▸ **PROBLEM A**
Copy the Coach show passage word for word, from "The show, which" to "and lipstick-kiss bags.".
▸ **PROBLEM B**
Do these statements agree with the Coach show passage? Answer yes or no for each, quoting the words that decide it.
(i) The Coach show took place at the New York Public Library.
(ii) The show marked Stuart Vevers' fifth anniversary as creative director.
(iii) Vevers spoke to CNN by phone.
▸ **PROBLEM C**
How might the Coach show passage go on? Continue it from where it stops.

▸ **SOURCE EXCERPT**
»»

But even before Helmut Lang officially opened Fashion Week, Coach had celebrated a milestone of its own a night earlier with celebrities including Jennifer Lopez and Lil Nas X in attendance in the beautiful marble interiors of the New York Public Library in Bryant Park.

The show, which included an unexpected PETA protest on the runway, marked Stuart Vevers’ 10th anniversary as creative director. For the occasion, the British designer put out an exuberant, elevated take on what he called the “American essentials,” he said over email to CNN, which included slouchy suits and oversized leather jackets in black, brown and green, long sheer dresses over leather separates and lipstick-kiss bags.

“We ventured into newer territory this season with tailoring,” Vevers explained, adding: “There’s a sense of play, too — in the colorful bags, the footwear and the jewelry — that make the collection feel joyful.”

««

▸ **MATERIAL**
»»

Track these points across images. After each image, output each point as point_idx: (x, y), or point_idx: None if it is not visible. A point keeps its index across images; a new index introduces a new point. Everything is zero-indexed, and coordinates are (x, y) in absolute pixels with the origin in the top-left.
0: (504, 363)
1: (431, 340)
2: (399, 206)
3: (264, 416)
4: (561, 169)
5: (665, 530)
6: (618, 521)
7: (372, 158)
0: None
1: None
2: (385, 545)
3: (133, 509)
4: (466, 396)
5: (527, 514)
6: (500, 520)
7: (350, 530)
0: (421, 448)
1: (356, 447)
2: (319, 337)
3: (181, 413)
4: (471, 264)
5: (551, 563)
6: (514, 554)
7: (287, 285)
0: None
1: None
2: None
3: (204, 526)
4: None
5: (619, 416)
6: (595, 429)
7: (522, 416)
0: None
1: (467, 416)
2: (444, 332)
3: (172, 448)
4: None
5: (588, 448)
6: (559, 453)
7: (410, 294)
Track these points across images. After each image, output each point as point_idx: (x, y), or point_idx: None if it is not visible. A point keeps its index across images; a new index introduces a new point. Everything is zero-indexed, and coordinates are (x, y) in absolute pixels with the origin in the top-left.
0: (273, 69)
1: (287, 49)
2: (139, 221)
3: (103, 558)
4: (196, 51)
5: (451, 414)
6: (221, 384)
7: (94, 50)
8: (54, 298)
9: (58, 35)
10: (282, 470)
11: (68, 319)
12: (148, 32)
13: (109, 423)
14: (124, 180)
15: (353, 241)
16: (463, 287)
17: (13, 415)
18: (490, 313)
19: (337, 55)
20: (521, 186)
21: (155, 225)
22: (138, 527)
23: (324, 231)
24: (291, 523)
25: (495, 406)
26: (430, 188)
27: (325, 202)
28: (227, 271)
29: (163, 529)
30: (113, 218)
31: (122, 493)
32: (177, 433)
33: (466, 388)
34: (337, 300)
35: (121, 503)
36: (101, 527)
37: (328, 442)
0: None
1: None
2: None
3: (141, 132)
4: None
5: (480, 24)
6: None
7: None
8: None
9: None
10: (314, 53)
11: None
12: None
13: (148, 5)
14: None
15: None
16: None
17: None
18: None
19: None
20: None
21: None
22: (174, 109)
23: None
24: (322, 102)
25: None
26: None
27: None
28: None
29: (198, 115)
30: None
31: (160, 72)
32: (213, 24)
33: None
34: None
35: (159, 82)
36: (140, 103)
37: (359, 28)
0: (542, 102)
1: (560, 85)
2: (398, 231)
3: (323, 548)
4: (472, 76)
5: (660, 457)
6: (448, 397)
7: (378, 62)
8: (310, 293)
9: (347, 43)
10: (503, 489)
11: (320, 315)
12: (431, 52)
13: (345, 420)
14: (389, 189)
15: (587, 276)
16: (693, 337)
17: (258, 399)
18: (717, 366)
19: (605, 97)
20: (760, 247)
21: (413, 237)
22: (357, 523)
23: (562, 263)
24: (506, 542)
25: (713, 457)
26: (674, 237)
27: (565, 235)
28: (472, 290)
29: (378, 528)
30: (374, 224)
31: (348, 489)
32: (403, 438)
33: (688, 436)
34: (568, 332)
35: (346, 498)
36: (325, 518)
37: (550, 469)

««

▸ **OUTPUT A**
The show, which included an unexpected PETA protest on the runway, marked Stuart Vevers’ 10th anniversary as creative director. For the occasion, the British designer put out an exuberant, elevated take on what he called the “American essentials,” he said over email to CNN, which included slouchy suits and oversized leather jackets in black, brown and green, long sheer dresses over leather separates and lipstick-kiss bags.

▸ **OUTPUT B**
(i) Yes: "in the beautiful marble interiors of the New York Public Library in Bryant Park."
(ii) No: "marked Stuart Vevers’ 10th anniversary as creative director."
(iii) No: "he said over email to CNN"

▸ **OUTPUT C**
Star power

The week’s shows were scattered all over the city, from Collina Strada’s femme garden fantasy on a Brooklyn rooftop farm to Prabal Gurung’s display of layered gowns and sculptural gold jewelry on Roosevelt Island — an event that attendees including Padma Lakshmi, Awkwafina, Venus Williams and Maddie Ziegler braved both the rain and the island’s aerial tramway to attend.

On Park Avenue, Proenza Schouler hosted It-girls such as actor Rachel Sennott and Ayo Edebiri and socialite Sofia Richie Grainge, while Phillip Lim’s Chinatown show drew Stephanie Hsu, Paramore’s Hayley Williams, The Kid Laroi and Kathy Hilton, among others.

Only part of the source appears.